Pretty much sum up all that's wrong with modern football A4 pieces of paper with hearts and kisses for ex managers, women wearing "mourinio" T shirts, posh boys who go but only because they live around the corner, have never played the game either and couldn't even tell you who david speedie was , fans who are outraged because they cant be at Bournemouth yet were champions the season before divs on sky sports singing songs they made up about being dynamo
its not just them, Man Utd & Sniverpool are just the same , its brilliant watching them all fall apart and there fans crying , long ma it continue apart from the year 1992 /93 I don't think ive enjoyed a Premier league season as much
And Bowles is onside, Swinburne has come rushing out of his goal , what can Bowles do here , onto the left foot no, on to the right foot
That’s there that’s two, and that’s Bowles
Brian Moore
Far be it for anyone to advocate eugenics, but in the interests of society as a whole surely Scumford Bridge should be used for missile testing one Saturday afternoon.
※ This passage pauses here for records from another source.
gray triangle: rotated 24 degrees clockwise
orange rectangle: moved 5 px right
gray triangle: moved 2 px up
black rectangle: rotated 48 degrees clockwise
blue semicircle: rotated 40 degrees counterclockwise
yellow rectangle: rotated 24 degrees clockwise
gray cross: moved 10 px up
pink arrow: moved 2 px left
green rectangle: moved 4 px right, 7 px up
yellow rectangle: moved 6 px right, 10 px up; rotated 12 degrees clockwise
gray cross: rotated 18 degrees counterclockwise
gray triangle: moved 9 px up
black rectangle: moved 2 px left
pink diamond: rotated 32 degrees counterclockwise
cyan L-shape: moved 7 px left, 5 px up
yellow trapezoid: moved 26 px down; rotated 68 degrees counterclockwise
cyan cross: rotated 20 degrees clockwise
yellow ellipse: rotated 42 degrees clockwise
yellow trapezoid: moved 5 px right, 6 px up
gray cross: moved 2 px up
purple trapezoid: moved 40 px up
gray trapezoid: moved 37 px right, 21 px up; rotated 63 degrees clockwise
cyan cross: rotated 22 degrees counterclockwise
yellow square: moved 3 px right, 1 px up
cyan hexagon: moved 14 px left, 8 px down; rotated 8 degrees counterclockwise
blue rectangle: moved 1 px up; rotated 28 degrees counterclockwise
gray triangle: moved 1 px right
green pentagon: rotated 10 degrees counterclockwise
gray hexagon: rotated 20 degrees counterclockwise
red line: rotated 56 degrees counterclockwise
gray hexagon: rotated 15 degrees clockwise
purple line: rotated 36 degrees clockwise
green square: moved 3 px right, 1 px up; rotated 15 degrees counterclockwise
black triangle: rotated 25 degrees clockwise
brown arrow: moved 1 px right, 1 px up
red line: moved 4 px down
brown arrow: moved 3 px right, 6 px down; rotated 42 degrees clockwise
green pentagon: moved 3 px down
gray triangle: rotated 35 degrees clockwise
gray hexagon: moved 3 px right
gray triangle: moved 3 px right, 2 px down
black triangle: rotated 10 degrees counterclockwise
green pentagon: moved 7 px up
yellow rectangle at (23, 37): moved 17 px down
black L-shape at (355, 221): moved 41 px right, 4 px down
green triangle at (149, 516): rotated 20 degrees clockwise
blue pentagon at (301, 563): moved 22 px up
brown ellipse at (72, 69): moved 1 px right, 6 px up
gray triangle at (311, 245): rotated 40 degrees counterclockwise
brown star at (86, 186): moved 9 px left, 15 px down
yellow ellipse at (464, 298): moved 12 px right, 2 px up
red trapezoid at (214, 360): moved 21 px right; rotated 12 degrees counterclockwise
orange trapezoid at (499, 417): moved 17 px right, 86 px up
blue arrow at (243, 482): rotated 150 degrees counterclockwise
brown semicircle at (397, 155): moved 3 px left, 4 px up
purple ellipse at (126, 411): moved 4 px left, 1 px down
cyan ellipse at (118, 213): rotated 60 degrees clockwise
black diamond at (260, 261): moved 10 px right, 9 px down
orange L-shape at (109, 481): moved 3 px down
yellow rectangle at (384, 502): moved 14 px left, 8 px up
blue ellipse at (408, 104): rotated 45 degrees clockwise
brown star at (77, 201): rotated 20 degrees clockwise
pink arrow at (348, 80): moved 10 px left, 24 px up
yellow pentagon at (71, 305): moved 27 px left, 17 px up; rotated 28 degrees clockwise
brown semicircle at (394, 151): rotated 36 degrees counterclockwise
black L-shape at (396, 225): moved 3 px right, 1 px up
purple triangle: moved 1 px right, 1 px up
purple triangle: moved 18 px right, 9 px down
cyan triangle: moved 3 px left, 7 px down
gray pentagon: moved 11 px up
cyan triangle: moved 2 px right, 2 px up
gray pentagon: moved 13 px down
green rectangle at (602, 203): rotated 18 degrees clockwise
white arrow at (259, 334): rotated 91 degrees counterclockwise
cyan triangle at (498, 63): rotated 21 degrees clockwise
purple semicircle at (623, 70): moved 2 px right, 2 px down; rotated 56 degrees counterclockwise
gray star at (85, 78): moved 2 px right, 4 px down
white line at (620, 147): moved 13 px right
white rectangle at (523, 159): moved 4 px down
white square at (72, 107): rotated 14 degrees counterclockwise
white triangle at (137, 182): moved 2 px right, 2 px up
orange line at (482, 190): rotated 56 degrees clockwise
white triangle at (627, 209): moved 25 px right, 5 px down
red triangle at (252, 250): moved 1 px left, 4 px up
This is truly exceptional. The channel that keeps giving.
“I’ve completely lost it” — Tell me about it, mate. Roman out, sack the board…the kn ob’s spun ked £1bn+ on your poxy, two-bob club, you fuc king div; you wouldn’t be anywhere without him. I love it when he angrily demands Abramovich leave the club.
Genuinely worrying is the revelation that this clown is studying at University! Is he doing his football badge at Frank Sinclair's Soccer school in Chessington?
“I’ve completely lost it” — Tell me about it, mate. Roman out, sack the board…the kn ob’s spun ked £1bn+ on your poxy, two-bob club, you fuc king div; you wouldn’t be anywhere without him. I love it when he angrily demands Abramovich leave the club.
Genuinely worrying is the revelation that this clown is studying at University! Is he doing his football badge at Frank Sinclair's Soccer school in Chessington?
To be fair, he has 'completely lost it'.
The poor little soldier. I hope his mum puts an extra dollop of jam in his ready brek tomorrow - he needs it.